> DATA SHOWN:
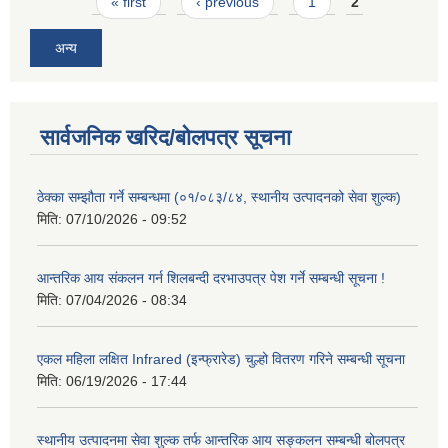
Pages
« first
‹ previous
1
2
अन्य
सार्वजनिक खरिद/बोलपत्र सूचना
ठेक्का सम्झौता गर्ने सम्बन्धमा (०१/०८३/८४, स्थानीय उत्पादनको सेवा शुल्क)
मिति:
07/10/2026 - 09:52
आन्तरिक आय संकलन गर्न शिलबन्दी दरभाउपत्र पेश गर्ने सम्बन्धी सूचना !
मिति:
07/04/2026 - 08:34
एकल महिला लक्षित Infrared (इन्फ्रारेड) चुल्हो वितरण गरिने सम्बन्धी सूचना
मिति:
06/19/2026 - 17:44
स्थानीय उत्पादनमा सेवा शुल्क तर्फ आन्तरिक आय सङ्कलन सम्बन्धी बोलपत्र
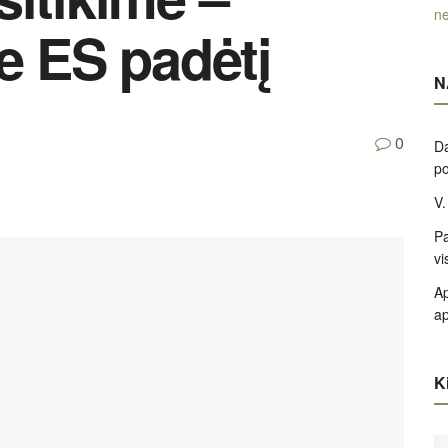
ne
e ES padėtį
N
0
Da
po
V.
Pa
vi
Ap
ap
Ki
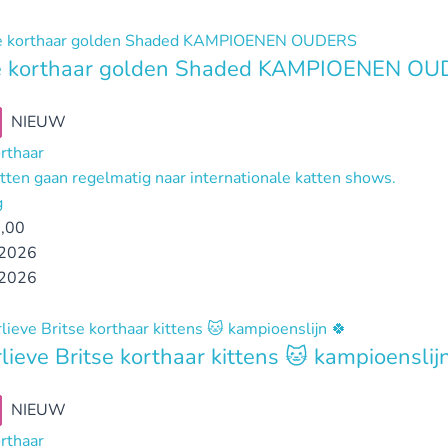
se korthaar golden Shaded KAMPIOENEN O
NIEUW
orthaar
tten gaan regelmatig naar internationale katten shows.
g
,00
2026
2026
lieve Britse korthaar kittens 🐱 kampioenslij
NIEUW
orthaar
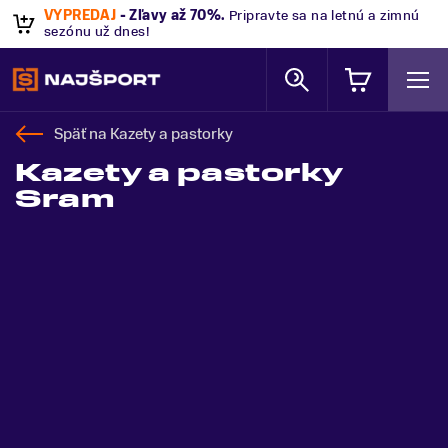
VÝPREDAJ
- Zľavy až 70%
.
Pripravte sa na letnú a zimnú
sezónu už dnes!
Späť na
Kazety a pastorky
Kazety a pastorky
Sram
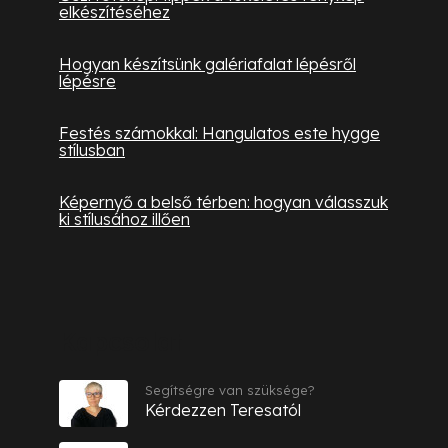
elkészítéséhez
Hogyan készítsünk galériafalat lépésről
lépésre
Festés számokkal: Hangulatos este hygge
stílusban
Képernyő a belső térben: hogyan válasszuk
ki stílusához illően
Kapcsolat
Segítségre van szüksége?
Kérdezzen Teresatól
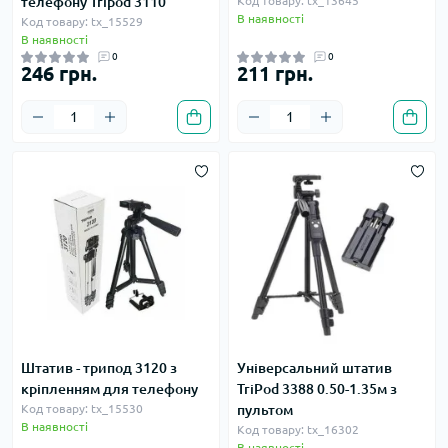
телефону Tripod 3110
Код товару: tx_13645
В наявності
Код товару: tx_15529
В наявності
0
0
246 грн.
211 грн.
Штатив - трипод 3120 з
Універсальний штатив
кріпленням для телефону
TriPod 3388 0.50-1.35м з
Код товару: tx_15530
пультом
В наявності
Код товару: tx_16302
В наявності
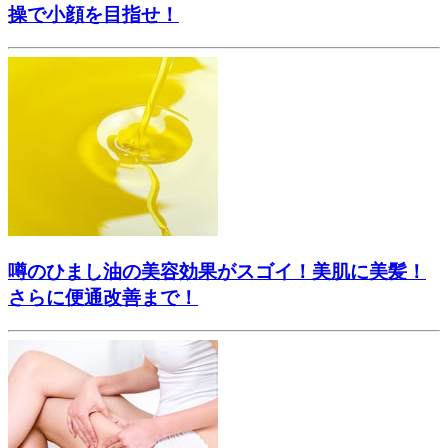
操で小顔を目指せ！
噂のひまし油の美容効果がスゴイ！美肌に美髪！
さらに便通改善まで！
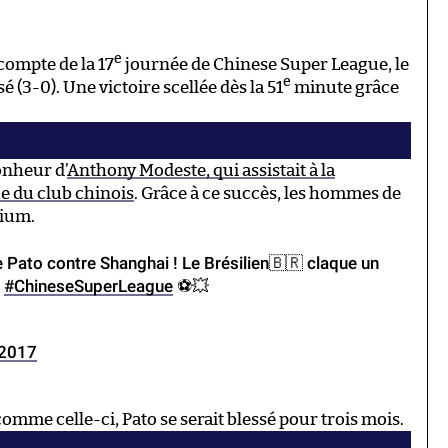
e
ompte de la 17
journée de Chinese Super League, le
e
 (3-0). Une victoire scellée dès la 51
minute grâce
onheur d’
Anthony Modeste, qui assistait à la
e du club chinois
. Grâce à ce succès, les hommes de
dium.
ato contre Shanghai ! Le Brésilien🇧🇷 claque un
n
#ChineseSuperLeague
⚽️💥
t 2017
comme celle-ci, Pato se serait blessé pour trois mois.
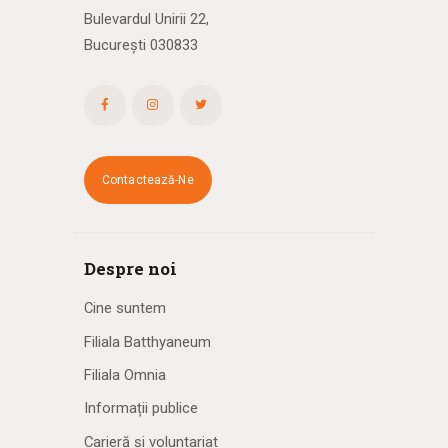
Bulevardul Unirii 22,
București 030833
Contactează-Ne
Despre noi
Cine suntem
Filiala Batthyaneum
Filiala Omnia
Informații publice
Carieră și voluntariat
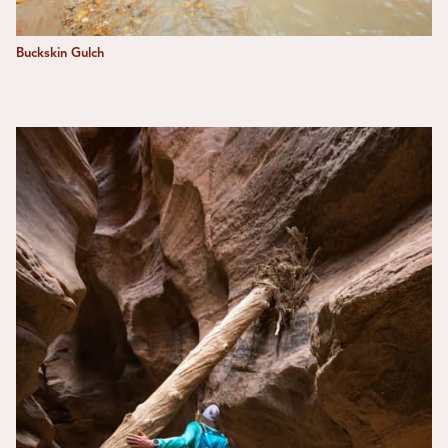
Buckskin Gulch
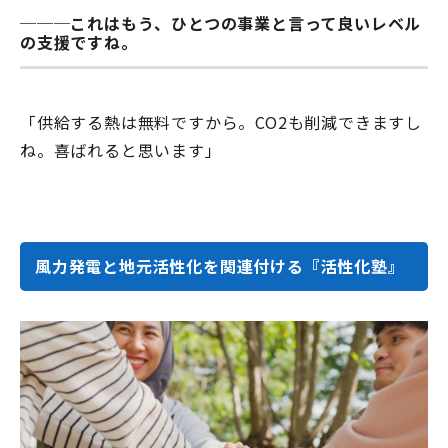
───これはもう、ひとつの事業と言って良いレベル
の支援ですね。
「供給する熱は無料ですから。CO2も削減できますし
ね。喜ばれると思います」
風力発電と地元活性化を関連付ける『活性化塾』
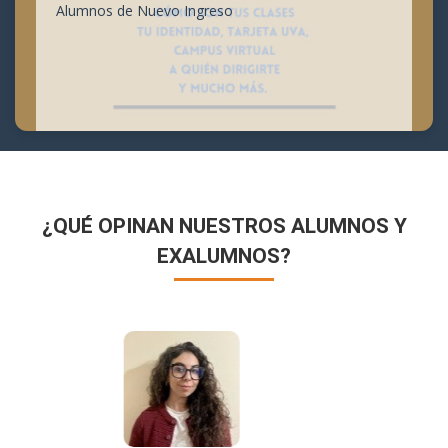
Alumnos de Nuevo Ingreso
¿QUÉ OPINAN NUESTROS ALUMNOS Y
EXALUMNOS?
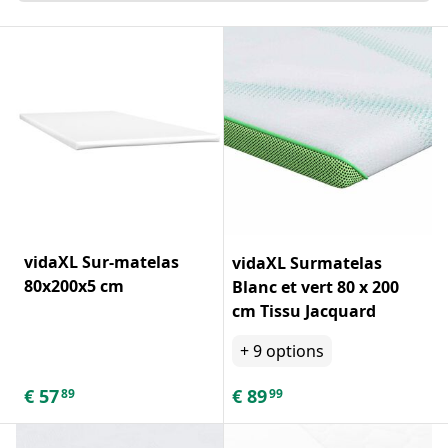
vidaXL Sur-matelas
vidaXL Surmatelas
80x200x5 cm
Blanc et vert 80 x 200
cm Tissu Jacquard
+
9
options
€
57
€
89
89
99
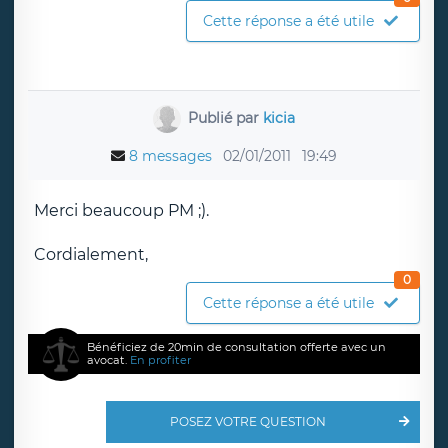
Cette réponse a été utile
Publié par
kicia
8 messages
02/01/2011
19:49
Merci beaucoup PM ;).
Cordialement,
0
Cette réponse a été utile
Bénéficiez de 20min de consultation offerte avec un
avocat.
En profiter
POSEZ VOTRE QUESTION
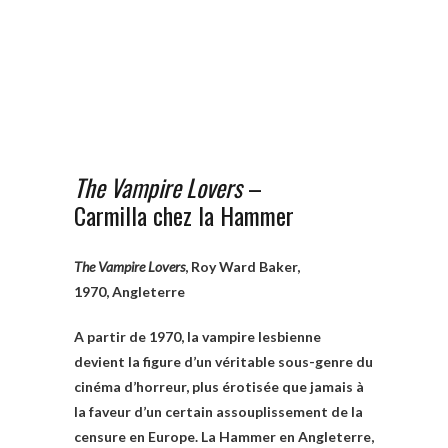
The Vampire Lovers
–
Carmilla chez la Hammer
The Vampire Lovers
, Roy Ward Baker,
1970, Angleterre
A partir de 1970, la vampire lesbienne
devient la figure d’un véritable sous-genre du
cinéma d’horreur, plus érotisée que jamais à
la faveur d’un certain assouplissement de la
censure en Europe. La Hammer en Angleterre,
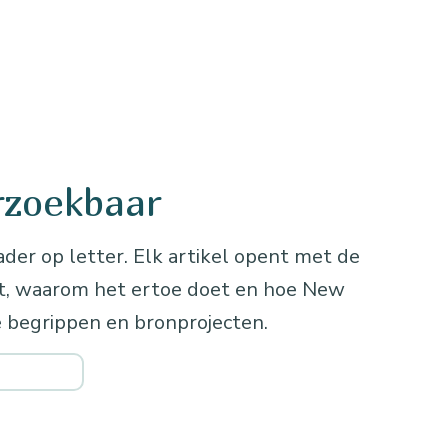
rzoekbaar
ader op letter. Elk artikel opent met de
kt, waarom het ertoe doet en hoe New
 begrippen en bronprojecten.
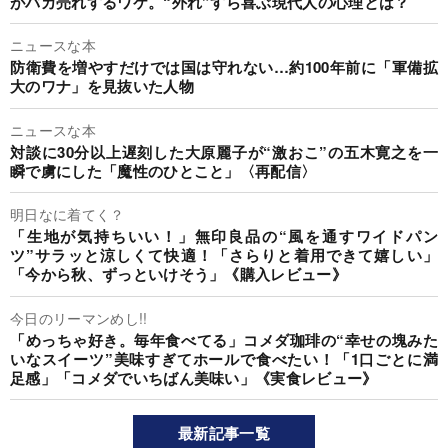
がバカ売れするワケ。“外れ”すら喜ぶ現代人の心理とは？
ニュースな本
防衛費を増やすだけでは国は守れない…約100年前に「軍備拡
大のワナ」を見抜いた人物
ニュースな本
対談に30分以上遅刻した大原麗子が“激おこ”の五木寛之を一
瞬で虜にした「魔性のひとこと」〈再配信〉
明日なに着てく？
「生地が気持ちいい！」無印良品の“風を通すワイドパン
ツ”サラッと涼しくて快適！「さらりと着用できて嬉しい」
「今から秋、ずっといけそう」《購入レビュー》
今日のリーマンめし!!
「めっちゃ好き。毎年食べてる」コメダ珈琲の“幸せの塊みた
いなスイーツ”美味すぎてホールで食べたい！「1口ごとに満
足感」「コメダでいちばん美味い」《実食レビュー》
最新記事一覧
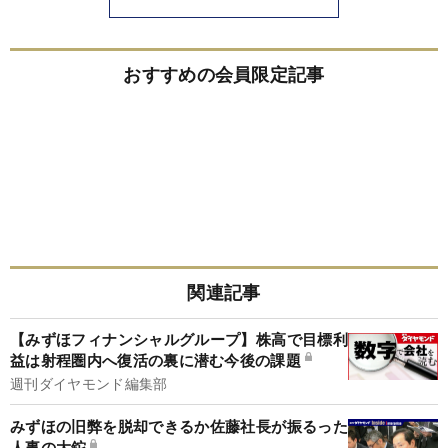
おすすめの会員限定記事
関連記事
【みずほフィナンシャルグループ】株高で目標利
益は射程圏内へ復活の裏に潜む今後の課題
週刊ダイヤモンド編集部
みずほの旧弊を脱却できるか佐藤社長が振るった
人事の大鉈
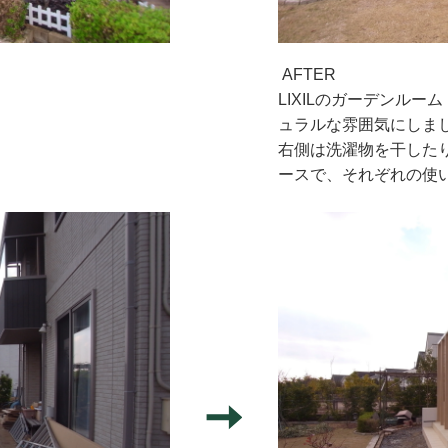
AFTER
LIXILのガーデンル
ュラルな雰囲気にしま
右側は洗濯物を干した
ースで、それぞれの使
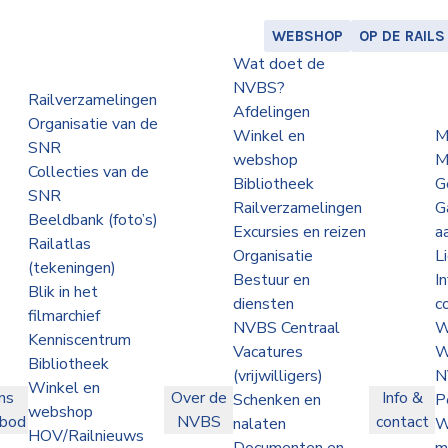
WEBSHOP
OP DE RAILS
Wat doet de
NVBS?
Railverzamelingen
Afdelingen
Organisatie van de
Winkel en
M
SNR
webshop
M
Collecties van de
Bibliotheek
G
SNR
Railverzamelingen
G
Beeldbank (foto’s)
Excursies en reizen
a
Railatlas
Organisatie
L
(tekeningen)
Bestuur en
I
Blik in het
diensten
c
filmarchief
NVBS Centraal
W
Kenniscentrum
Vacatures
W
Bibliotheek
(vrijwilligers)
N
Winkel en
ns
Over de
Info &
Schenken en
P
webshop
nbod
NVBS
contact
nalaten
W
HOV/Railnieuws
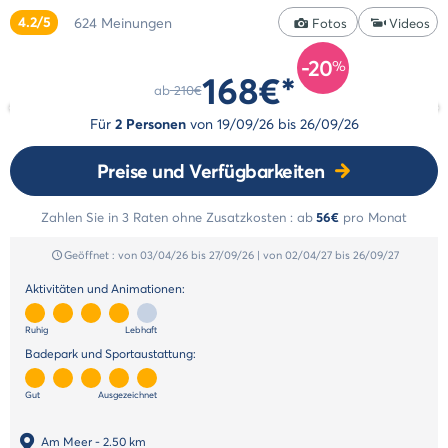
&
Reiserücktrittsversicherung
4.2/5
624
Meinungen
Zahlung
Fotos
Videos
Animationen
in
Unsere
-20
mehreren
%
168€*
Badeparks
Raten
ab
210€
Unsere
Zahlungsmethoden
Für
2 Personen
von
19/09/26
bis
26/09/26
Dienstleistungen
Unsere
Preise und Verfügbarkeiten
Unterkünfte
Unsere
Zahlen Sie in 3 Raten ohne Zusatzkosten :
ab
56€
pro Monat
Werte
Geöffnet :
von 03/04/26
bis 27/09/26
|
von 02/04/27
bis 26/09/27
Aktivitäten und Animationen:
Ruhig
Lebhaft
Badepark und Sportaustattung:
Gut
Ausgezeichnet
Am Meer
- 2.50 km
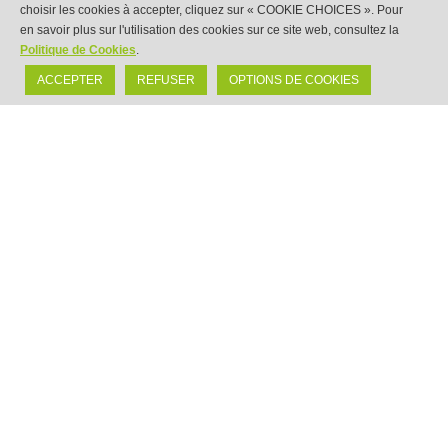
choisir les cookies à accepter, cliquez sur « COOKIE CHOICES ». Pour
en savoir plus sur l'utilisation des cookies sur ce site web, consultez la
Politique de Cookies
.
ACCEPTER
REFUSER
OPTIONS DE COOKIES
Idalsa
Depuis 1984,
Ibérica de Aleaciones Ligeras
(IDALSA) fabrique des lingots d’aluminium de
différents formats et compositions chimiques,
à partir de la fusion de déchets et de dechets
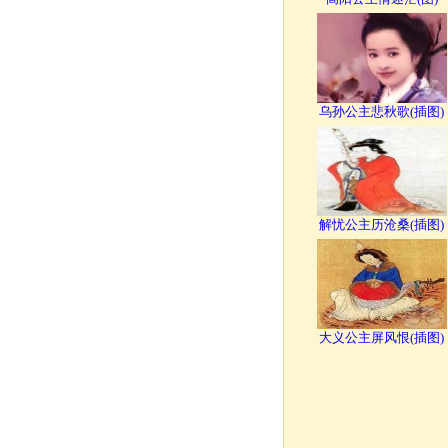
乌孙公主悲秋歌(插图)
解忧公主历沧桑(插图)
大义公主屏风恨(插图)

> ASSIGNMENT: Your reply should be the number of lines in the entries that contain "Raten", nothing more.

> EXERCISE RESULT: 2